Stored items -
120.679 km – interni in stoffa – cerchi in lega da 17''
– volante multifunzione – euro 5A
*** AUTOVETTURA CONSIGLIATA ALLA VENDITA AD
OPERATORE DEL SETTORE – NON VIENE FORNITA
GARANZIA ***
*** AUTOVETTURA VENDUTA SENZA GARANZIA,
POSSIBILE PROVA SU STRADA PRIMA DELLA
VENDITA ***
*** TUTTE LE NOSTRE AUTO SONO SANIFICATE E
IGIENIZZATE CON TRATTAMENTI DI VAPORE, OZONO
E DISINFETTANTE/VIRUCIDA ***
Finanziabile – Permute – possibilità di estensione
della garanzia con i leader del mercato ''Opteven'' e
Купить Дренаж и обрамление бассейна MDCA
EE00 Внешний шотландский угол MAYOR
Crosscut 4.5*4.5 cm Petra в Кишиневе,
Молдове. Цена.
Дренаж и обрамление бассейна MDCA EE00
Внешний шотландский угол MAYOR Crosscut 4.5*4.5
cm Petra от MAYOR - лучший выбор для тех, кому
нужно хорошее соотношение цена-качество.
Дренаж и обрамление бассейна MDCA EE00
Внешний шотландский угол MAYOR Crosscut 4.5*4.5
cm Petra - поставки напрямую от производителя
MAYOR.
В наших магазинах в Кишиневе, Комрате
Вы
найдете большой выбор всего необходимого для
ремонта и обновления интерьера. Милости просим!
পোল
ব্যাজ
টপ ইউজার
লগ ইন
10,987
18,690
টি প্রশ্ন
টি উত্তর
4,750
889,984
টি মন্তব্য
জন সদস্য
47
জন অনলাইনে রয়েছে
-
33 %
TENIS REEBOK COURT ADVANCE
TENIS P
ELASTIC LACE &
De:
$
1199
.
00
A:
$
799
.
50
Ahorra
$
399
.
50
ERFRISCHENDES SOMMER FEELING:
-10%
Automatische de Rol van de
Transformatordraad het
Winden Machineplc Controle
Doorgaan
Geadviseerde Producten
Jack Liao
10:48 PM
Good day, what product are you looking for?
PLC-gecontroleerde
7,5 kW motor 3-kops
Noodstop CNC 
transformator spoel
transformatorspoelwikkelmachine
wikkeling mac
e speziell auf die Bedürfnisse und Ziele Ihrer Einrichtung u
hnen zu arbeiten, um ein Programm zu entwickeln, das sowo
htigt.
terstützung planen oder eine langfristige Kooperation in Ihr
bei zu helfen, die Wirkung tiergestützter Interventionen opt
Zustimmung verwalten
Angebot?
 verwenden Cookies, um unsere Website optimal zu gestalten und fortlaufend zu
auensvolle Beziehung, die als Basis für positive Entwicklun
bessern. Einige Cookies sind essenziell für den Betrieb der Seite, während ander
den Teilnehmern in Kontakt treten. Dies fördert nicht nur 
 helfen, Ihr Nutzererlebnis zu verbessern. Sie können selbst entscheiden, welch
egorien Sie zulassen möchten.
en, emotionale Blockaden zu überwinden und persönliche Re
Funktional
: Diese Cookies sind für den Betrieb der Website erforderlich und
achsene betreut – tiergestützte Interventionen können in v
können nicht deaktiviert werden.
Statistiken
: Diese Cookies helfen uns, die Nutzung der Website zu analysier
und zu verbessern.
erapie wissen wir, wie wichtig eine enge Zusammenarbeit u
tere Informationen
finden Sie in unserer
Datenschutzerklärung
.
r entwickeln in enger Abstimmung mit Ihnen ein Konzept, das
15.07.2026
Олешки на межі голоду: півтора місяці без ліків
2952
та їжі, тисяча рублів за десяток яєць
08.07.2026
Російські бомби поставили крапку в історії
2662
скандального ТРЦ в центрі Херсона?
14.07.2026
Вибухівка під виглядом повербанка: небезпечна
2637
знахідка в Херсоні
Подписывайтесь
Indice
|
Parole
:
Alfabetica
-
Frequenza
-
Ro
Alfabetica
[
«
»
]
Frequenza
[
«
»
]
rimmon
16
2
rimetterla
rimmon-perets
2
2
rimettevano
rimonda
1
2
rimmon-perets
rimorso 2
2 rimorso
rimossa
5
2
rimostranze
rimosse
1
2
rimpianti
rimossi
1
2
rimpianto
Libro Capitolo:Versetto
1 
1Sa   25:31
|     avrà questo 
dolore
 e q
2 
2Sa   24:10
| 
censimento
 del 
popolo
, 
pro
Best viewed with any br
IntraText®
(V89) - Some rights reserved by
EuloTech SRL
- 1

EXERCISE GOAL - Show all lines from the data above in which the word "können" appears.

FINISHED EXERCISE -
 helfen, Ihr Nutzererlebnis zu verbessern. Sie können selbst entscheiden, welch
achsene betreut – tiergestützte Interventionen können in v
können nicht deaktiviert werden.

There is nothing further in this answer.